[INFORMATION SHOWN Boundary: Start]

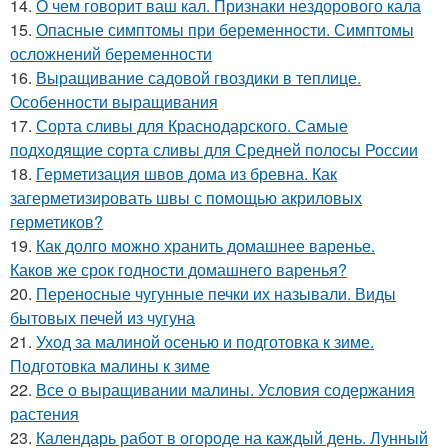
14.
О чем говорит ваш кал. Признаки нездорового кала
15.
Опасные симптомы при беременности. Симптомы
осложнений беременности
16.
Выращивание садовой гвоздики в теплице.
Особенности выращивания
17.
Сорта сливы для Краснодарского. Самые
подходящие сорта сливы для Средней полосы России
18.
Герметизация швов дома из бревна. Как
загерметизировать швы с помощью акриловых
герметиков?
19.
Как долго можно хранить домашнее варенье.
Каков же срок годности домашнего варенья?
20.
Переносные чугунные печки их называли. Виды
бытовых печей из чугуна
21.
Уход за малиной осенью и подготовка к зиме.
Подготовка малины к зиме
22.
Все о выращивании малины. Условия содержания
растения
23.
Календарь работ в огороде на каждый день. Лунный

[INFORMATION SHOWN Boundary: End]

EXERCISE PROMPT
Set down every record once more, word for word, without pictures.

SOLUTION TO THIS EXERCISE
14.
О чем говорит ваш кал. Признаки нездорового кала
15.
Опасные симптомы при беременности. Симптомы
осложнений беременности
16.
Выращивание садовой гвоздики в теплице.
Особенности выращивания
17.
Сорта сливы для Краснодарского. Самые
подходящие сорта сливы для Средней полосы России
18.
Герметизация швов дома из бревна. Как
загерметизировать швы с помощью акриловых
герметиков?
19.
Как долго можно хранить домашнее варенье.
Каков же срок годности домашнего варенья?
20.
Переносные чугунные печки их называли. Виды
бытовых печей из чугуна
21.
Уход за малиной осенью и подготовка к зиме.
Подготовка малины к зиме
22.
Все о выращивании малины. Условия содержания
растения
23.
Календарь работ в огороде на каждый день. Лунный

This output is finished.